» **READING TEXT**
==============================

Live From New York - James H. Miller [43]
So I parted the leaves and it was Gilda. I go, “What?!” She said, “I have this idea where I get dressed up like a parakeet, and I’m on a perch. But I need a writer to help me figure out what the parakeet should say. Can you help me?” I had no idea what she was talking about, but she was a human being calling me a writer so I go, “Oh yeah, I’m great at parakeet stuff.” And she said, “Why are you behind there? You’re scared, aren’t you? Just look at this room, it’s pretty intimidating, all this talent that’s here. And so that’s why you’re here, because you’re scared.” I said, “Yeah.” She said, “I am too. Can I come back?” And she came behind the plant with me. So now we’re both behind this plant and we get to talking and all of a sudden she says, “Uh-oh, he’s calling on you” — this is about five minutes later — and I get tongue-tied, you know, one of those things. Lorne’s going, “Alan? Is Alan around here?” She says, “I’ll take care of it.” She gets up, goes around the plant to the front of the room, and she says, “Zweibel’s got this great idea where I play this parakeet and I sit on a perch.” So she attributed her idea to me. And I went, “Wow.” I got up enough nerve to come out from behind the plant and Gilda said, “Wait a second. He’s also got this funny, funny idea where I also play Howdy Doody’s wife, Debbie Doody, and we’re going to write this and all sorts of stuff,” she said, “like a team.” That’s how I found out that I was going to be teamed up with Gilda. She just took pity on this puppy behind the plant.

==============================

» **DATA SUPPLIED**
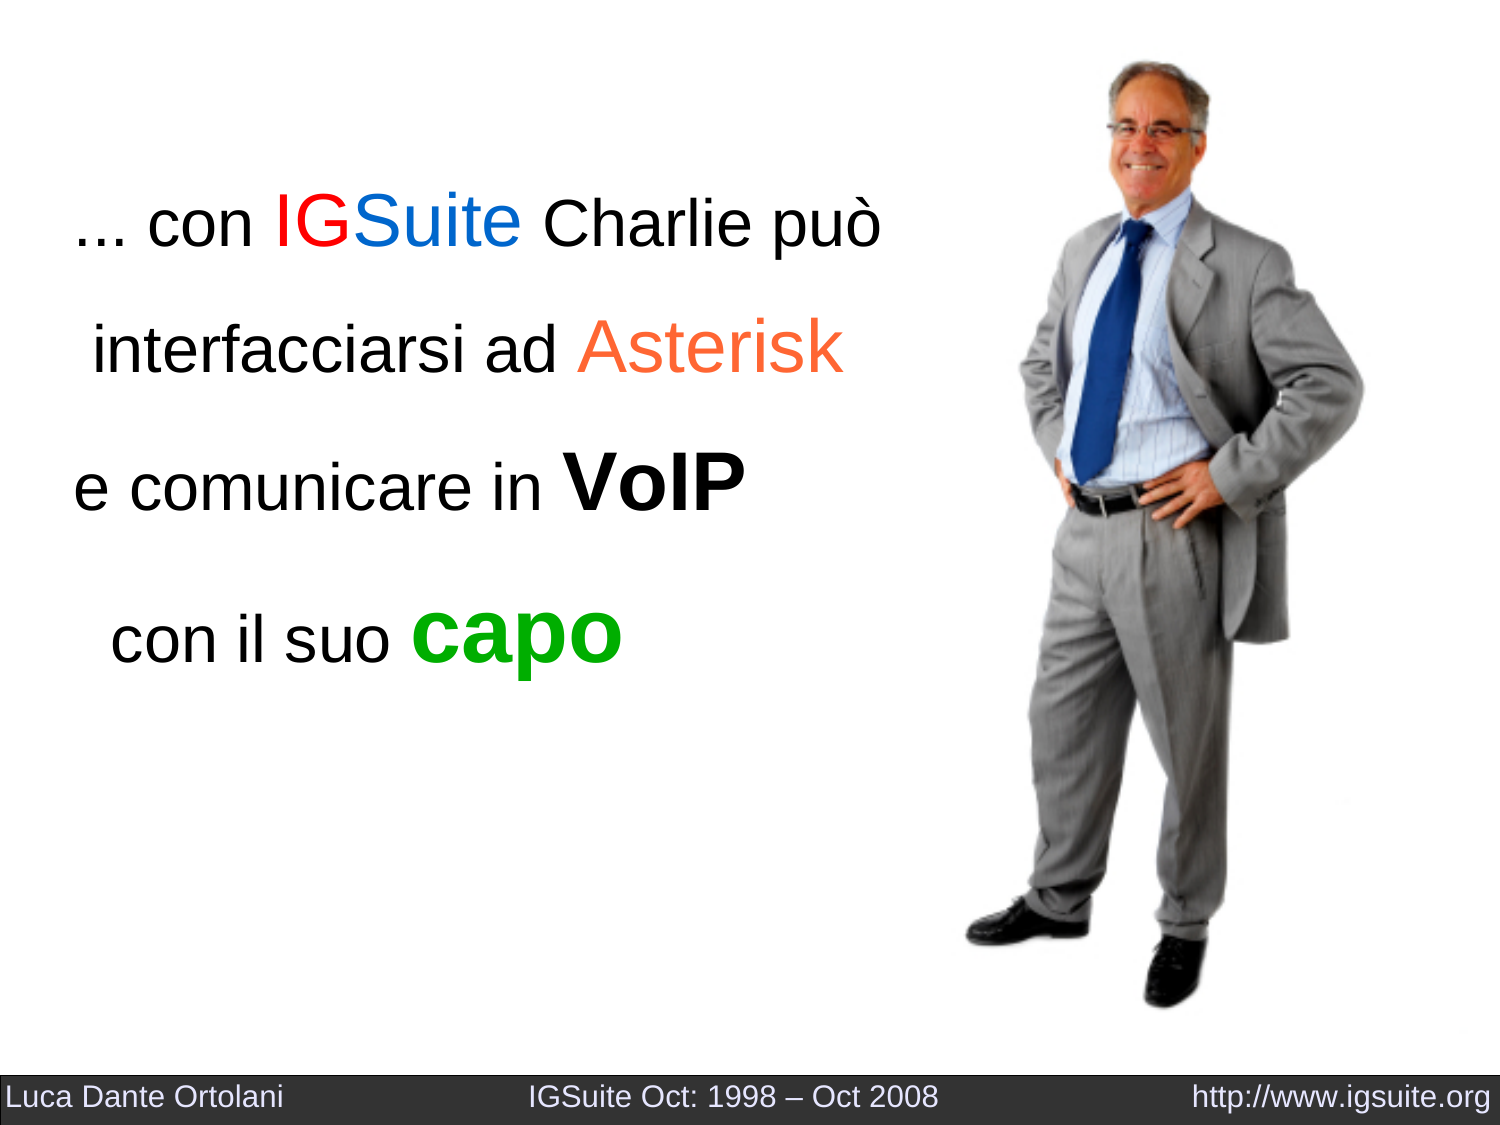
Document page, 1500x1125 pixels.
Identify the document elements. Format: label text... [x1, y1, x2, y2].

picture [826, 29, 1468, 1034]
text_box ... con IGSuite Charlie può interfacciarsi ad Asterisk e comunicare in VoIP con il suo capo [59, 128, 945, 690]
text_box Luca Dante Ortolani IGSuite Oct: 1998 – Oct 2008 http://www.igsuite.org [0, 1075, 1500, 1125]
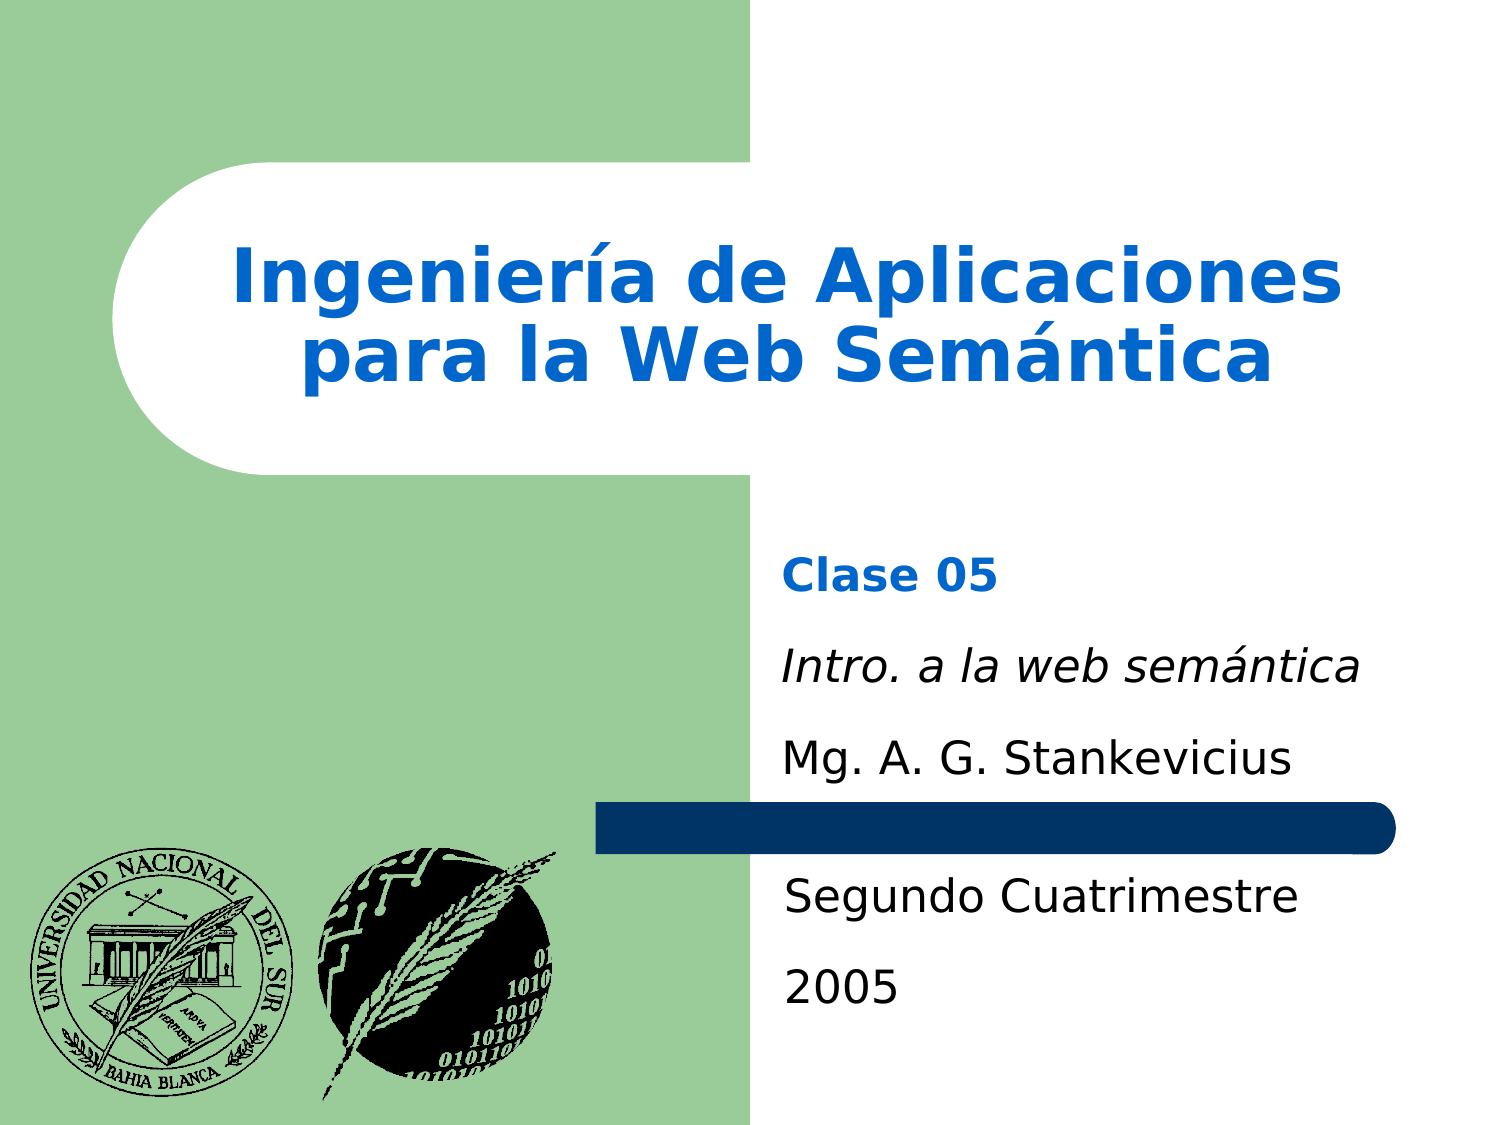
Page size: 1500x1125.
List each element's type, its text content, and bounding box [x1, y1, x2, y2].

text_box Clase 05 Intro. a la web semántica Mg. A. G. Stankevicius [766, 541, 1463, 793]
picture [313, 846, 556, 1106]
title Ingeniería de Aplicaciones para la Web Semántica [112, 162, 1463, 475]
picture [21, 833, 305, 1106]
text_box Segundo Cuatrimestre 2005 [769, 861, 1466, 1022]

==============================

» **WHAT YOU HAVE TO DO**
Answer these from the excerpt about Gilda behind the plant:
1. What did Gilda want to dress up as?
2. Who called out for Alan?
3. What name does Gilda give Howdy Doody's wife?

» **TASK RESPONSE**
1. A parakeet on a perch.
2. Lorne.
3. Debbie Doody.